MDS for K means clustering

smsali97 · May 10, 2019, 5:25pm

knime_VI3vpWiPKZ

Hi there! I wanted to conduct a K-means clustering for a dataset that im reading via a csv. After the clustering, I wanted to project this into a 2d scatterplot so I used MDS, thing is its taking forever to complete and its constantly saying 'Executing… Caching Row #42217 Start Training… ’ (Coincidentally its the last row, and this shouldnt take that low.
Any idea how am I supposed to do this?

jonfuller · May 14, 2019, 9:54am

Hi there,

My first recommendation would be to increase the amount of RAM available to the Analytics Platform. You can do that by editing the knime.ini: https://www.knime.com/faq#q20

Sounds like the message means that the data has been loaded ready for training. I just tested this using the default dataset of 5400 data points for the Data Generator and noticed that the node uses a reasonable amount of memory (~1.5Gb) - after a few seconds the percentage indicator of the node starts to slowly increase. I then increased the number of data points to 42000 and noted that it took more than a few minutes for the percentage to start increasing.

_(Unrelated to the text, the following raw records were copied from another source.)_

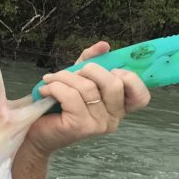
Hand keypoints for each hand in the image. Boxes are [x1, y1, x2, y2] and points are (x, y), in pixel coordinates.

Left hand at [26, 41, 150, 155]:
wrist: (36, 133)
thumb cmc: (59, 105)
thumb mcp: (78, 78)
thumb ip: (91, 60)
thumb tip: (104, 45)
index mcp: (119, 108)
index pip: (141, 96)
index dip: (128, 77)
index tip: (108, 71)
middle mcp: (114, 119)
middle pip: (114, 84)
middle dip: (91, 69)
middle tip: (72, 72)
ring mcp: (98, 124)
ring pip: (88, 88)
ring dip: (65, 77)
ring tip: (50, 79)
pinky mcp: (80, 126)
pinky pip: (71, 96)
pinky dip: (55, 87)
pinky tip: (45, 90)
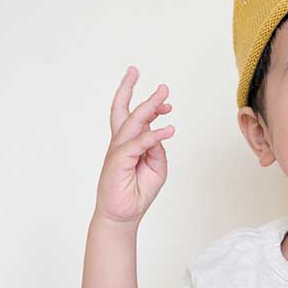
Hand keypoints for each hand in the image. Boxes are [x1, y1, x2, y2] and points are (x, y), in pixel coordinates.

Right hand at [94, 66, 175, 224]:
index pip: (136, 118)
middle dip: (130, 89)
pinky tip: (169, 129)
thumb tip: (159, 134)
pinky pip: (138, 144)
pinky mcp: (118, 162)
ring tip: (163, 95)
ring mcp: (118, 151)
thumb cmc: (137, 192)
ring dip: (148, 107)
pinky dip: (154, 135)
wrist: (123, 215)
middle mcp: (121, 143)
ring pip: (132, 122)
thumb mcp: (156, 168)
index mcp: (129, 144)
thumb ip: (157, 149)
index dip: (150, 106)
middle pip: (123, 110)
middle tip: (140, 72)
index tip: (167, 102)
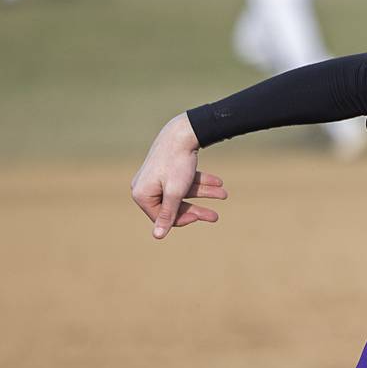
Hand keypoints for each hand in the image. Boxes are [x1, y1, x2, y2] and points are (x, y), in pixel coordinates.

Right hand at [130, 113, 226, 239]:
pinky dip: (200, 181)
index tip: (201, 217)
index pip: (163, 217)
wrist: (182, 131)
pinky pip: (183, 180)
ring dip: (205, 193)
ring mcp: (156, 177)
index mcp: (142, 195)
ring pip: (183, 191)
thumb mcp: (175, 192)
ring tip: (224, 194)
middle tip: (216, 216)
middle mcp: (145, 187)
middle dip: (197, 209)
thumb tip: (157, 236)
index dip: (183, 219)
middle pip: (174, 205)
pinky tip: (218, 182)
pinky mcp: (166, 169)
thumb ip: (168, 214)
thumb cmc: (176, 163)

For comparison, I also tested the scikit-learn implementation and that was also taking a long time for the large dataset. So my guess is that you will need to either wait, or use a smaller dataset (maybe using the row sampling node).

Best,

Jon

system · November 12, 2019, 10:02pm

This topic was automatically closed 182 days after the last reply. New replies are no longer allowed.